Task goal: Return the data below exactly, but only from the line containing "sharing of power" through the line containing "IUCN (World Conservation", with both of those lines included.

**** The data ****

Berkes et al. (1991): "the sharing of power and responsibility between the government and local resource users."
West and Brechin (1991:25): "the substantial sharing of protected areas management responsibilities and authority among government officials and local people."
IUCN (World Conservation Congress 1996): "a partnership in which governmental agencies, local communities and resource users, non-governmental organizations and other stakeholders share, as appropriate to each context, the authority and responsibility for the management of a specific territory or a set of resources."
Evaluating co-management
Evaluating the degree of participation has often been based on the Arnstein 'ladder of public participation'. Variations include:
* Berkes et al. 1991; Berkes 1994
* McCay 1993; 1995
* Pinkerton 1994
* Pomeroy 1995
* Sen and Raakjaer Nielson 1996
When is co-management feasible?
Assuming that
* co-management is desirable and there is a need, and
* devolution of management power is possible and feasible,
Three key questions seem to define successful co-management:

****
**** The data ****

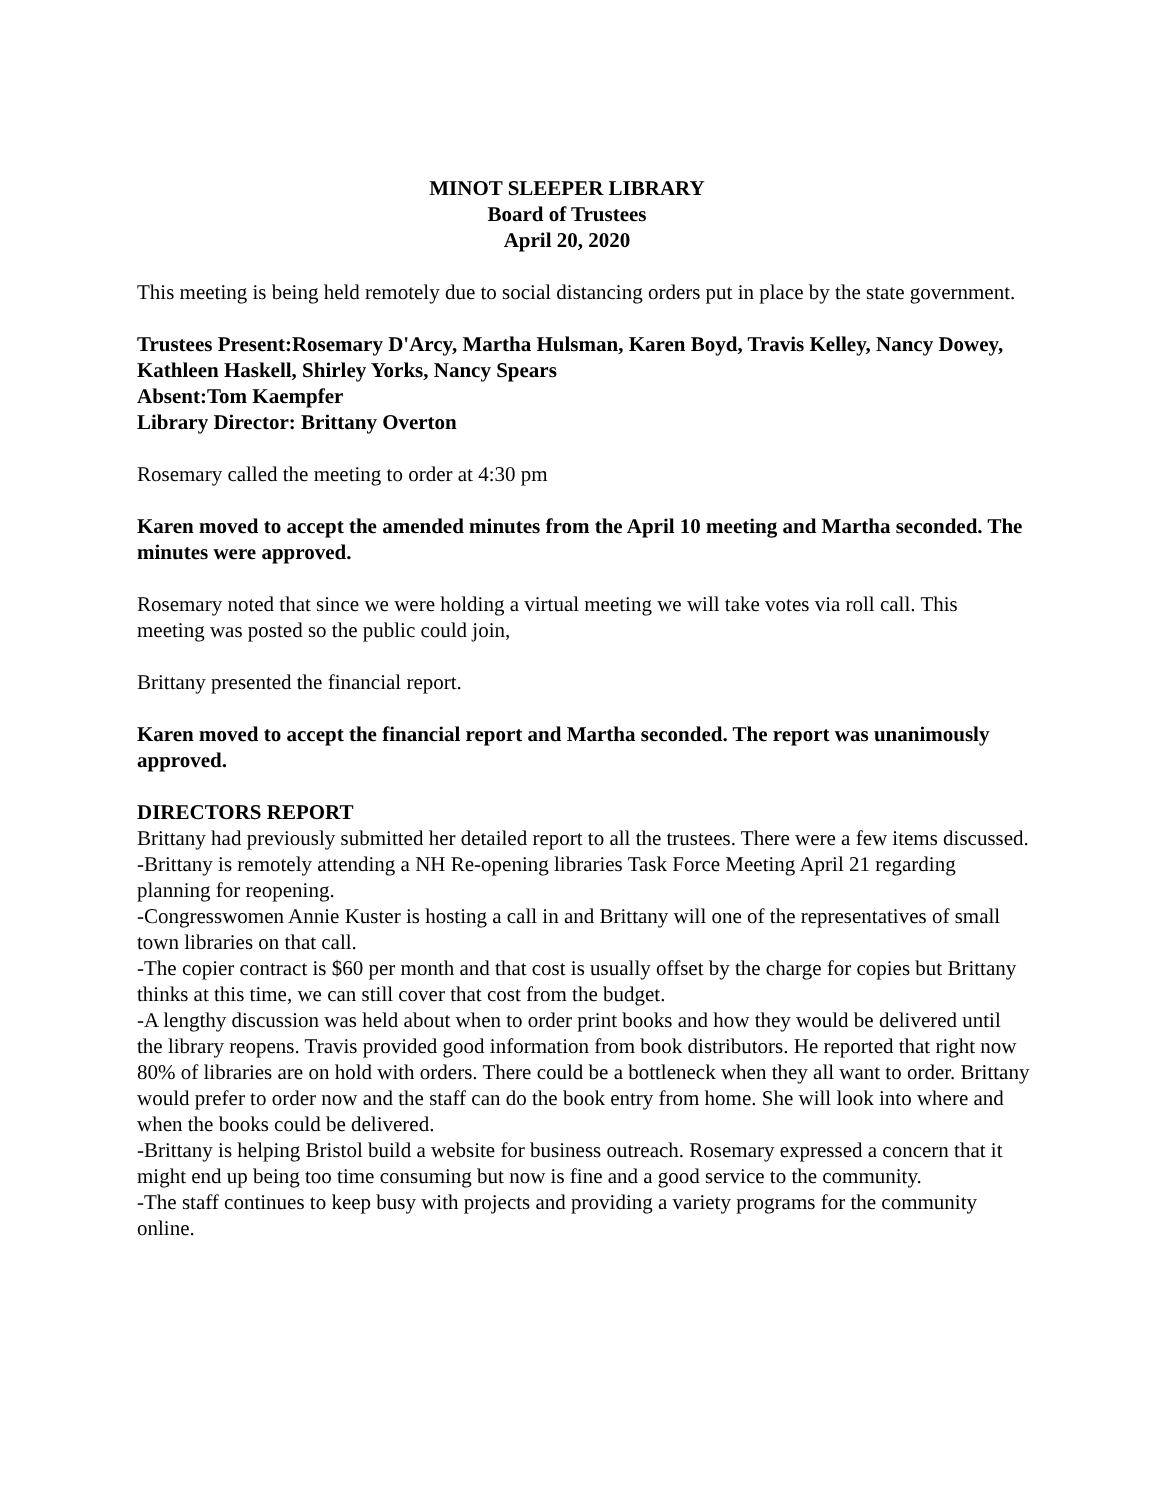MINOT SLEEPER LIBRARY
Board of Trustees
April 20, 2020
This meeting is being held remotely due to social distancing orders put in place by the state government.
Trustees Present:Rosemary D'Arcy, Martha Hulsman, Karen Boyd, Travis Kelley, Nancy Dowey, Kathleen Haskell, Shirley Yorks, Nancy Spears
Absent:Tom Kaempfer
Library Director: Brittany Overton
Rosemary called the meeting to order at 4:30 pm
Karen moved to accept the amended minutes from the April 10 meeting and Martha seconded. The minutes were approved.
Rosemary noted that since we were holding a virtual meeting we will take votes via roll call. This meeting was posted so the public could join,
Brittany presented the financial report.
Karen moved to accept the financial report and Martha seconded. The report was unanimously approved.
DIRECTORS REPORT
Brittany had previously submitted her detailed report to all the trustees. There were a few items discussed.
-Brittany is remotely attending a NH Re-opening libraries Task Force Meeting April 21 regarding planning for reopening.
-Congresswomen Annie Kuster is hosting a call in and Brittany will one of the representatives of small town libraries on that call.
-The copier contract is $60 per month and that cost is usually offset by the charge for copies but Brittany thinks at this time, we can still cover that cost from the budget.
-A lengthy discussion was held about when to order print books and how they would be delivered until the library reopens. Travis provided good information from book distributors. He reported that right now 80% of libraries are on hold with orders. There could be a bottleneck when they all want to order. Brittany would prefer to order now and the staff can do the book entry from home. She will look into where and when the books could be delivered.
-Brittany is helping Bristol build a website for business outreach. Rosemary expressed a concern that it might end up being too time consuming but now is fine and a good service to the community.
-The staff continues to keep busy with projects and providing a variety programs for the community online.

****
**** The data ****

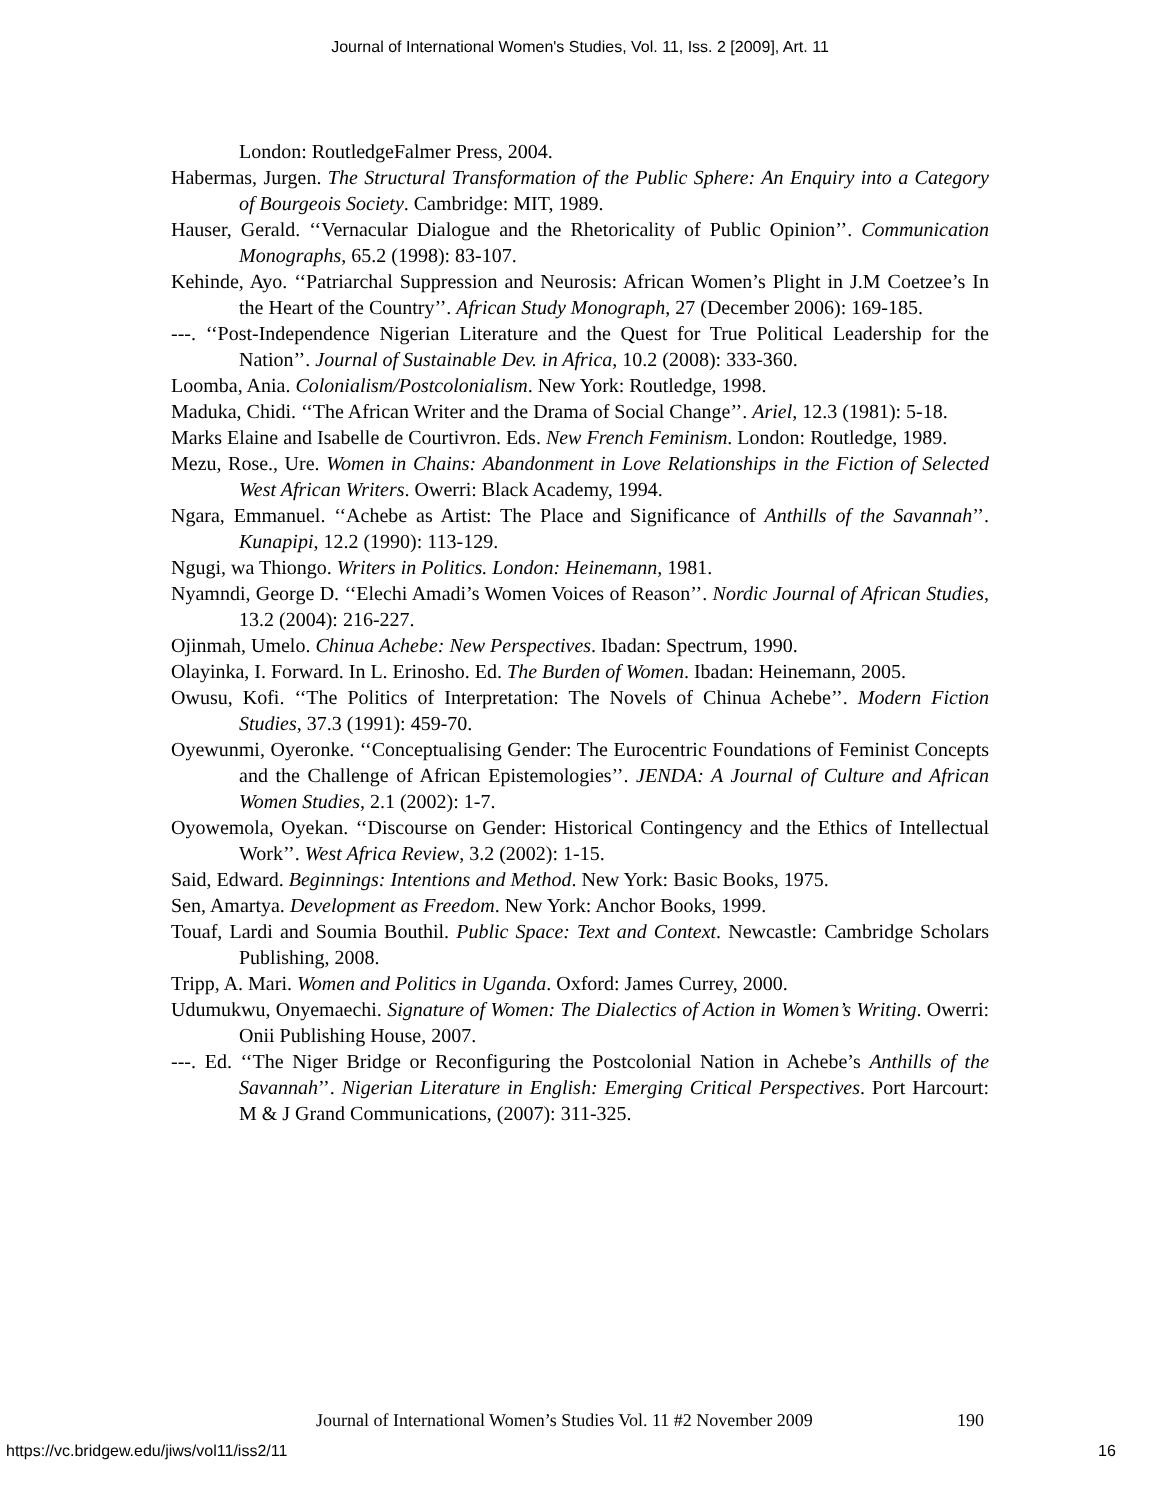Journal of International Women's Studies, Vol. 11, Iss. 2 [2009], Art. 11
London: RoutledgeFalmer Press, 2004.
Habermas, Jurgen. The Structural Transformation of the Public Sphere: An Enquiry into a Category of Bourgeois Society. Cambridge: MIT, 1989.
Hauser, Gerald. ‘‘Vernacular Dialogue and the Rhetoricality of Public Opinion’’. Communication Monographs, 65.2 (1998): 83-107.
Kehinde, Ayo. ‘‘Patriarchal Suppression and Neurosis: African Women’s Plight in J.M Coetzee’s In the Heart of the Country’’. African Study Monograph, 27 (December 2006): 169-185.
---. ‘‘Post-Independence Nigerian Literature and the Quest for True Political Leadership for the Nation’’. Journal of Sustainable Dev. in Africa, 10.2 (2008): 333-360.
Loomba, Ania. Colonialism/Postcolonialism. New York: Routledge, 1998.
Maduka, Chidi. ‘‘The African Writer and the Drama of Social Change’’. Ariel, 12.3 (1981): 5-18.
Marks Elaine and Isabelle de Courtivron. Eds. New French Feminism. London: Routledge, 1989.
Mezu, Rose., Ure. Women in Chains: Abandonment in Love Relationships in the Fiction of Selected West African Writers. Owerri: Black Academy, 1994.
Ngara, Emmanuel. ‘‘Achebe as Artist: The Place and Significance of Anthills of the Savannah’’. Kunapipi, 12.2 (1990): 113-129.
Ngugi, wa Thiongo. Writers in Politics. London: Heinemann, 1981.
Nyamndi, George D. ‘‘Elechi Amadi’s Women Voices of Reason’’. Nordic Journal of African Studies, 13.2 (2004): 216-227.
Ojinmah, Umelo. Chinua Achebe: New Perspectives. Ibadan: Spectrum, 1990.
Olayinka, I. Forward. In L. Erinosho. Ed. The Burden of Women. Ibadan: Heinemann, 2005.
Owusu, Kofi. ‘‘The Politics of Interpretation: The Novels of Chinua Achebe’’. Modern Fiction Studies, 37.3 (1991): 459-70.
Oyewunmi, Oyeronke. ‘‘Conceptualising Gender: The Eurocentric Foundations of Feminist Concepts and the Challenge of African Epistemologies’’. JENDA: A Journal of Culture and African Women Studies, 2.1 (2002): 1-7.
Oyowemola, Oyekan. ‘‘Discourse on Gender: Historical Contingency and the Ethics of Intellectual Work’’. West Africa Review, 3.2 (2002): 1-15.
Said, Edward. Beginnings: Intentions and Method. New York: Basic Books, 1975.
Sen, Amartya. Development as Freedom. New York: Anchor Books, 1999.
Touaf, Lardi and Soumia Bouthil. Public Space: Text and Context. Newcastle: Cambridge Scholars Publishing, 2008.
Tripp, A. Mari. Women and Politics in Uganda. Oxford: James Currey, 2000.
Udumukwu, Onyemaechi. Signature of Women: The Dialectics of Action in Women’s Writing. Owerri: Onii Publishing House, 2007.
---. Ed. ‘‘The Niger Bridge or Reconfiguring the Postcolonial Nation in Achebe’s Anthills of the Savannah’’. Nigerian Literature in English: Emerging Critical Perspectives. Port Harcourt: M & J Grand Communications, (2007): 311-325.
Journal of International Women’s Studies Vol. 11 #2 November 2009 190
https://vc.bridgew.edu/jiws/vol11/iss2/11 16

****

Answer to this exercise:
Berkes et al. (1991): "the sharing of power and responsibility between the government and local resource users."
West and Brechin (1991:25): "the substantial sharing of protected areas management responsibilities and authority among government officials and local people."
IUCN (World Conservation Congress 1996): "a partnership in which governmental agencies, local communities and resource users, non-governmental organizations and other stakeholders share, as appropriate to each context, the authority and responsibility for the management of a specific territory or a set of resources."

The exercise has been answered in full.